Basri menutup mata dan  berusaha mengingat-ingat. Lalu, setelahnya ia memukuli kepala. Basri hampir menangis, kalau saja ia tidak sadar waktu itu sedang ada di mana.

Lengkap sudah kesalahannya menjadi kerugian. Seribu lembar sleeve berbahan satin salah pesanan teronggok di gudang. Basri pun harus mengganti rugi dengan meminjam uang ke rentenir. Siapa lagi yang mau menerima pinjaman dari seorang pengusaha gagal dan karyawan marketing masih kontrak dan dalam masa percobaan? 

Entah musibah atau apa, closingan kedua gagal. Pelanggan malah berpindah ke produsen lain gara-gara Basri terlalu fokus memperbaiki kesalahan di closingan pertama.

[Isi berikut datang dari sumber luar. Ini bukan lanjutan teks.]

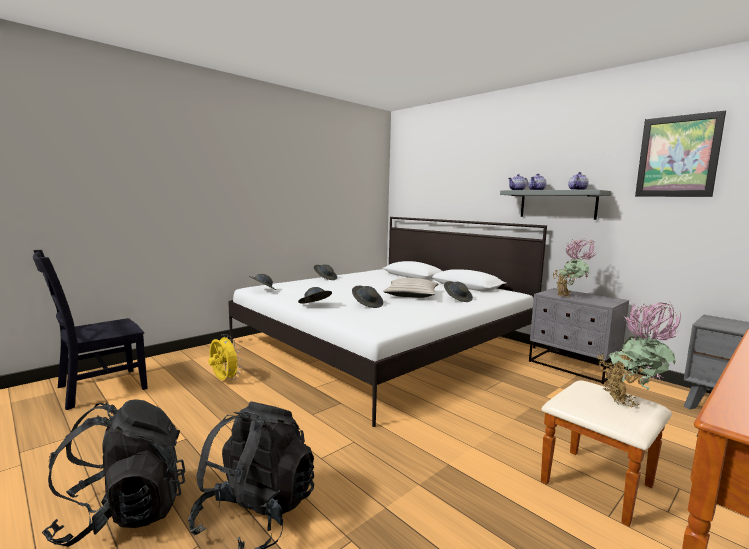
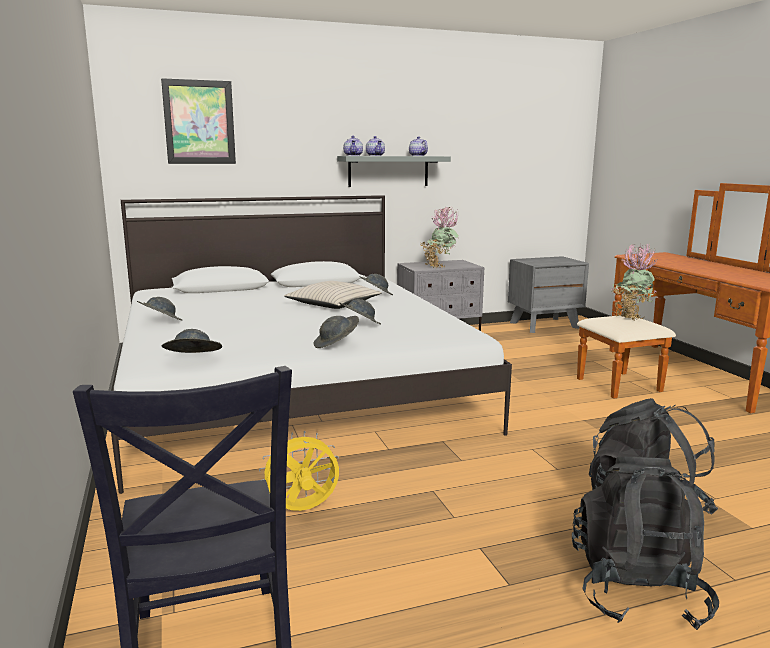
camera: 65 degrees left, 5 degrees up
picture [635,110,726,197] -> picture moved to [161,78,236,164]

“Ya Allah, aku masih yakin semua yang Engkau berikan kepadaku adalah cobaan yang harus aku lalui. Mohon, beri kesabaran untukku, anak-anak, dan istriku agar tabah menjalaninya.”

Setelah salat Basri berbaring di musala sambil memandangi langit-langit. Ia tahu takdirnya akan segera datang, ia pasrah.

“Kau akan tetap bersamaku, kan, Allah?” Basri tersenyum, ada damai bersemayam dalam hatinya. Tak ada sesal. Ia tahu yang datang adalah yang terbaik.

***

     Hari itu datang, tiga hari kemudian Basri harus hengkang dari tempat kerjanya. Tak mendapatkan tunjangan, gaji pun dipotong. Ia meminta maaf kepada istrinya, sambil menangis di pangkuan Angel. Wanita itu hanya tersenyum sambil mengelus-elus rambut Basri.

“Maafkan, papa enggak bisa memberikan nafkah yang layak ke Mama, maaf sudah melakukan banyak kesalahan hingga hidup kita sengsara seperti ini.”

Angel mengangkat kepala suaminya, menaruh kedua telapak tangannya di kedua pipi Basri. “Ih, Papa gitu, deh. Siapa bilang mama sengsara?”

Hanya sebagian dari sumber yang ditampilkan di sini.